Regardless of countless refrains and new inclusive, multispecies territories, #ourlife or #pigeonlife is still #strangelife or #neighbourhoodspectacle in comparison. William James (1899/2009) in The Tigers in India distinguishes between knowing something intuitively and knowing something representatively. Intuitive knowing is when Mariah, Laurie, and I have our pigeons on our shoulders, when they fly across our kitchens and bathe in our sinks. We know them immediately, their bodies and our knowing of them are one and the same thing, both present. Representative knowing is when the object of knowing is absent but can be referred to as something (and not something else); for example, knowing there are tigers in India, or there are pigeons in cities, or even in people’s homes. Using Henri Bergson’s (1903/2007) notions of thinking and knowing, we could argue that intuitive knowing of Maia, Arcas, Camp, and Pietari is a never-ending process—thinking in duration (Bergson, 1946)—whereas representative or analytic knowing in the absence of the known is, has to be, the more fixed and less singular “knowing-as.” The former requires and/or produces refrains, hybrid shared territories, but the latter may not.
Proximity and direct experience—shared human–pigeon everyday lives—would seem to lead to what Bergson calls intuition, a nonsymbolic knowledge of an object (of knowledge) from within. An interior knowledge, which is variable, indivisible, and in the making means that the object is not seen from the outside, but its singularity is grasped as if from within. When we know something or someone intuitively, we have integrated our movement into its own, participated in its becoming (Mullarkey, 2007). This is where refrains are needed and/or emerge. Intuition, for Bergson, is not a supernatural effort but the effort of experiencing ourselves becoming more or other than just human. Participating in lives that seem alien to us is about finding and synchronizing one’s movement (i.e., life) with that of the other. This effort, for Bergson, is generative. To metaphysically investigate that which is unique in an alien life form is to engage in a productive cycle of differentiations and integrations with the other. Deleuze and Guattari have since conceptualized this as refrains in the processes of territorialization/deterritorialization.

════════════════════

Task requirements: Resume the passage on Bergson, intuition, and living with pigeons from the point where it ends. The lines that come next are separate material, unrelated to this passage.

Source data:

════════════════════

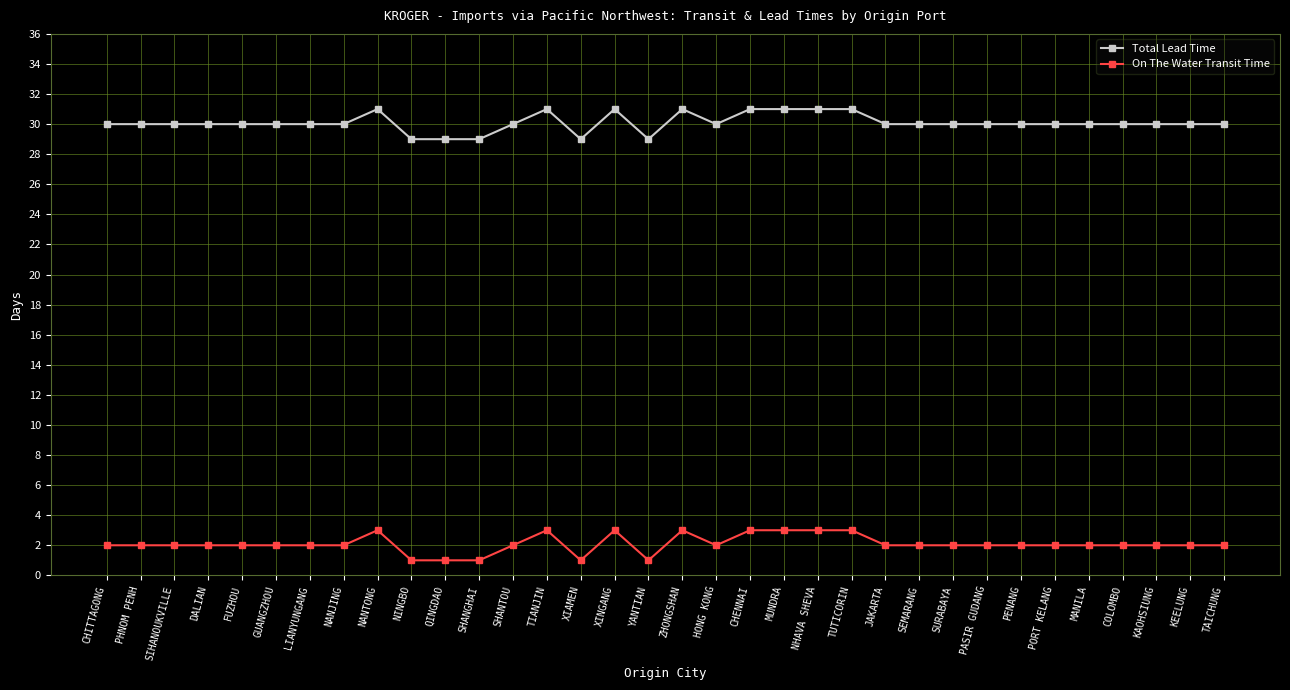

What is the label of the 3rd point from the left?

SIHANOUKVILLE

════════════════════

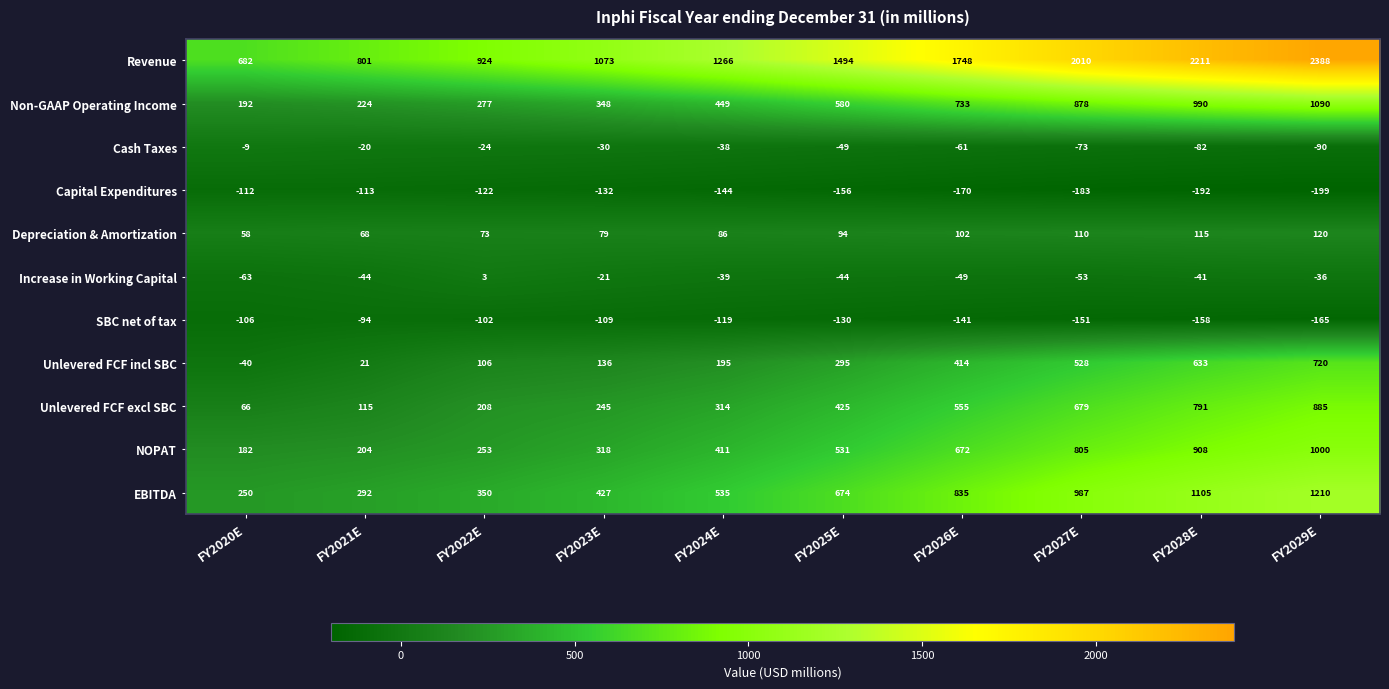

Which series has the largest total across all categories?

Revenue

════════════════════

Response area:
As an answer then, refrain directs our attention to specific kinds of multispecies encounters, to those characterized by intellectual, emotional, and embodied experiences of taking part in the joy of life of another being. They direct our attention to those which are an “awkward” combination with no preexisting scripts to fall back on, when the combination of lives is truly #unlikely. They point to shared lives whose milieus become expressive of territories and thus continually productive, when habituation does not resolve difference.
A single hatching egg found on your kitchen counter is a riddle. It dissolves the question of “sensible” and asks for response rather than reaction. In the next section, I discuss the three studied human–pigeon lives already introduced as examples of the kinds of shared lives the concept refrain directs our attention toward.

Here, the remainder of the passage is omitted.